Mental-Model Corrections
- "Multimodal RAG is just RAG with images bolted on." → Every stage changes: you embed pixels, retrieve across a modality gap, and generate with a VLM that reads the evidence. The architecture choice (caption / unified / page-image) is the whole game.
- "OCR the PDF, then it's a normal text-RAG problem." → OCR destroys charts, tables, and layout — the answer is often in pixels with no text form. Retrieve over the page as an image.
- "Captioning images is good enough." → Captions are lossy summaries → caption drift. Fine for coarse retrieval; useless for the specific fact a query needs.
- "Store text and image vectors in separate indexes and compare them." → That causes retrieval drift across the modality gap. Use one joint space (a unified multimodal embedder).
- "ColPali just OCRs the page better." → ColPali does no OCR. It keeps patch-level vectors and scores with late-interaction MaxSim, matching query tokens to page regions.
- "If the VLM read the chart, the number is right." → VLMs hallucinate chart numbers. Always cite the region and keep a chart-QA eval; retrieval being correct doesn't make generation correct.
- "Aggregate retrieval recall tells me it works." → Measure per modality — a great text recall can hide that you're blind to charts. And evaluate generation and grounding, not just retrieval.

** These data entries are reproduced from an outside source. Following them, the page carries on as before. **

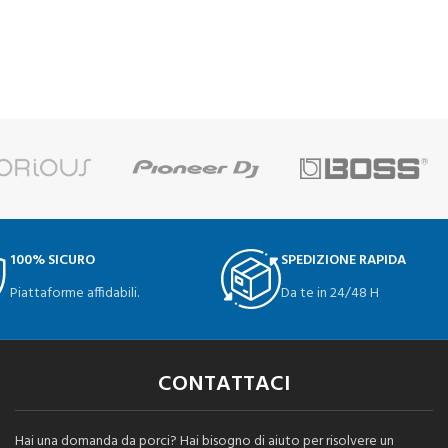
100% SICURO
SPEDIZIONE RAPIDA
Piattaforme affidabili.
Da te in 24/48 H
CONTATTACI
Hai una domanda da porci? Hai bisogno di aiuto per risolvere un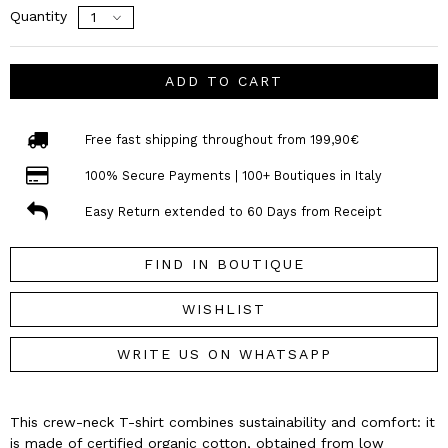
Quantity
ADD TO CART
Free fast shipping throughout from 199,90€
100% Secure Payments | 100+ Boutiques in Italy
Easy Return extended to 60 Days from Receipt
FIND IN BOUTIQUE
WISHLIST
WRITE US ON WHATSAPP
This crew-neck T-shirt combines sustainability and comfort: it
is made of certified organic cotton, obtained from low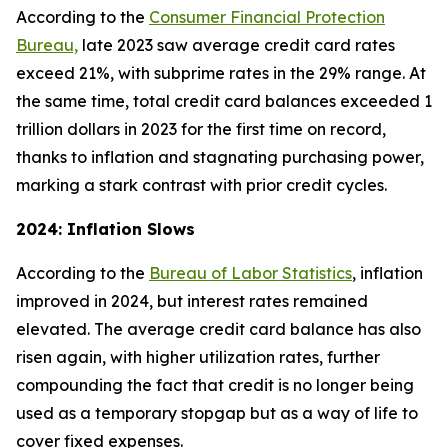
According to the
Consumer Financial Protection
Bureau,
late 2023 saw average credit card rates
exceed 21%, with subprime rates in the 29% range. At
the same time, total credit card balances exceeded 1
trillion dollars in 2023 for the first time on record,
thanks to inflation and stagnating purchasing power,
marking a stark contrast with prior credit cycles.
2024: Inflation Slows
According to the
Bureau of Labor Statistics
, inflation
improved in 2024, but interest rates remained
elevated. The average credit card balance has also
risen again, with higher utilization rates, further
compounding the fact that credit is no longer being
used as a temporary stopgap but as a way of life to
cover fixed expenses.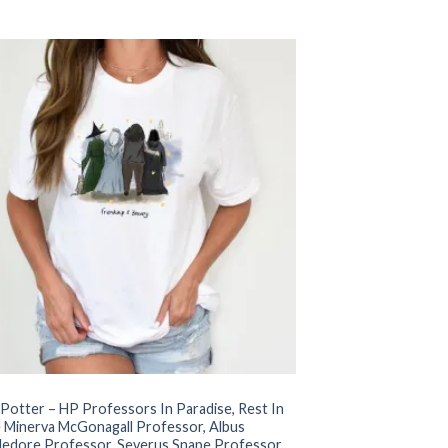
price
price
was:
is:
$22.99.
$17.99.
 Potter – HP Professors In Paradise, Rest In
 Minerva McGonagall Professor, Albus
edore Professor, Severus Snape Professor,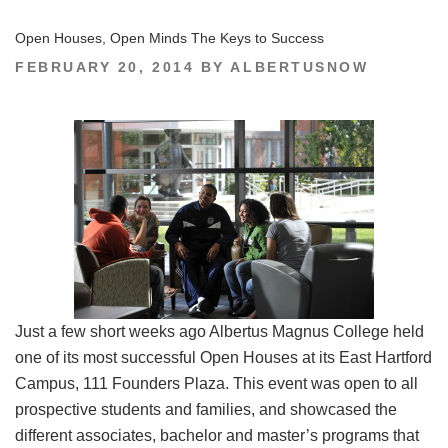
Open Houses, Open Minds The Keys to Success
POSTED
FEBRUARY 20, 2014
BY
ALBERTUSNOW
ON
Just a few short weeks ago Albertus Magnus College held
one of its most successful Open Houses at its East Hartford
Campus, 111 Founders Plaza. This event was open to all
prospective students and families, and showcased the
different associates, bachelor and master’s programs that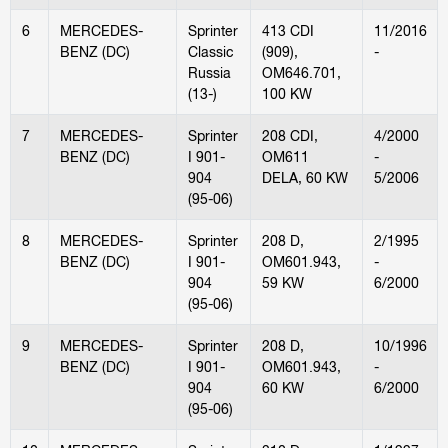
6
MERCEDES-
Sprinter
413 CDI
11/2016
BENZ (DC)
Classic
(909),
-
Russia
OM646.701,
(13-)
100 KW
7
MERCEDES-
Sprinter
208 CDI,
4/2000
BENZ (DC)
I 901-
OM611
-
904
DELA, 60 KW
5/2006
(95-06)
8
MERCEDES-
Sprinter
208 D,
2/1995
BENZ (DC)
I 901-
OM601.943,
-
904
59 KW
6/2000
(95-06)
9
MERCEDES-
Sprinter
208 D,
10/1996
BENZ (DC)
I 901-
OM601.943,
-
904
60 KW
6/2000
(95-06)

- "Claude can be the whole system." → Claude is the VLM generator (and a captioner) — the G in RAG. It still needs a retriever + index in front of it to ground answers in your corpus.
Key Takeaways
- Multimodal RAG = retrieve across text, tables, charts, images, audio, then ground a VLM's answer in what was found. It's the finale that turns L250–L254 into one product: ingest with L251/L252, generate with the L250 VLM, optionally create with L254.
- Text RAG goes blind on real documents: OCR-then-chunk discards the geometry where the answer often lives (a bar height, a table cell, a diagram). Retrieve over the page as it looks.

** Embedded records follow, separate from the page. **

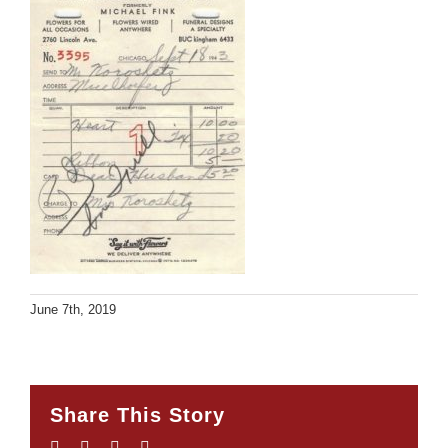
June 7th, 2019
Share This Story
Facebook
Twitter
LinkedIn
Email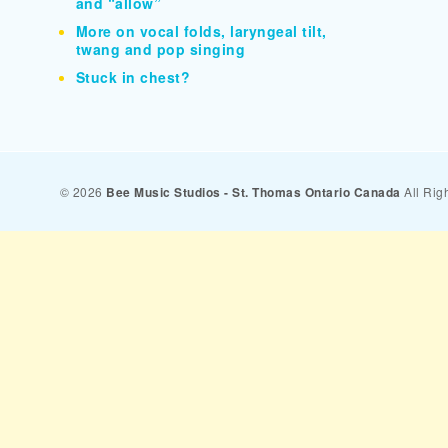
and “allow”
More on vocal folds, laryngeal tilt,
twang and pop singing
Stuck in chest?
© 2026
Bee Music Studios - St. Thomas Ontario Canada
All Rig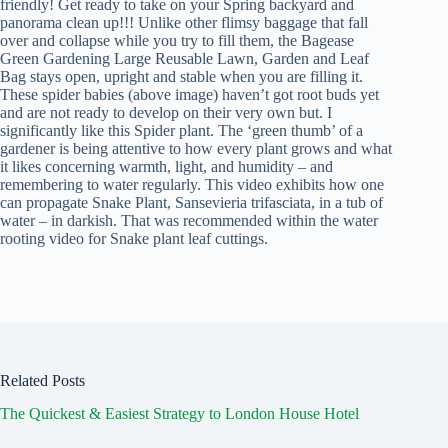
friendly! Get ready to take on your Spring backyard and
panorama clean up!!! Unlike other flimsy baggage that fall
over and collapse while you try to fill them, the Bagease
Green Gardening Large Reusable Lawn, Garden and Leaf
Bag stays open, upright and stable when you are filling it.
These spider babies (above image) haven’t got root buds yet
and are not ready to develop on their very own but. I
significantly like this Spider plant. The ‘green thumb’ of a
gardener is being attentive to how every plant grows and what
it likes concerning warmth, light, and humidity – and
remembering to water regularly. This video exhibits how one
can propagate Snake Plant, Sansevieria trifasciata, in a tub of
water – in darkish. That was recommended within the water
rooting video for Snake plant leaf cuttings.
Related Posts
The Quickest & Easiest Strategy to London House Hotel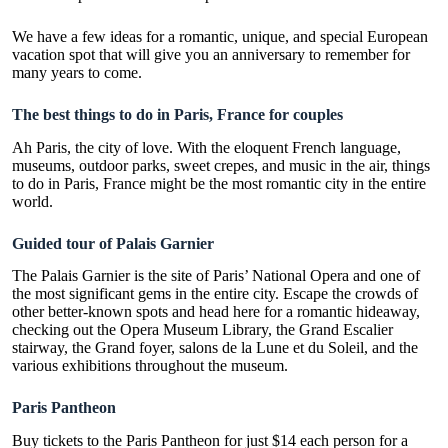
We have a few ideas for a romantic, unique, and special European
vacation spot that will give you an anniversary to remember for
many years to come.
The best things to do in Paris, France for couples
Ah Paris, the city of love
. With the eloquent French language,
museums, outdoor parks, sweet crepes, and music in the air,
things
to do in Paris
, France might be the most romantic city in the entire
world.
Guided tour of Palais Garnier
The Palais Garnier is the site of Paris’ National Opera and one of
the most significant gems in the entire city. Escape the crowds of
other better-known spots and head here for a romantic hideaway,
checking out the Opera Museum Library, the Grand Escalier
stairway, the Grand foyer, salons de la Lune et du Soleil, and the
various exhibitions throughout the museum.
Paris Pantheon
Buy tickets to the Paris Pantheon for just $14 each person for a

- Three architectures: caption-and-index (cheap, caption drift), unified embeddings (one shared text+image space — Cohere Embed v4, Gemini Embedding, Voyage — true cross-modal search), and page-image + late interaction (ColPali/ColQwen) (patch vectors + MaxSim, no OCR, ViDoRe SOTA on visually-rich docs).
- Mind the modality gap: keep one joint vector space; separate spaces cause retrieval drift. Dimensionality (Matryoshka) is a real cost lever.
- Generation grounds in pixels: feed the retrieved image to a VLM (Claude), constrain it to the evidence, forbid guessing, and always cite (a bounding box) — VLMs hallucinate chart numbers.
- Audio/video join via transcribe-then-text (L252) or native embedders; ingest with structure-aware chunking, one namespace per document, and re-embed on change.
- Evaluate per modality (ViDoRe, UNIDOC-BENCH, chart-QA) across retrieval, generation, and grounding — and feed every miss back as an eval case (L246).
- Section complete. You can now make a model see, read, hear, speak, create, and retrieve-and-ground across all of them. Next — L256 begins The Frontier (Reasoning Models & Test-Time Compute): we leave perception and turn to how models think.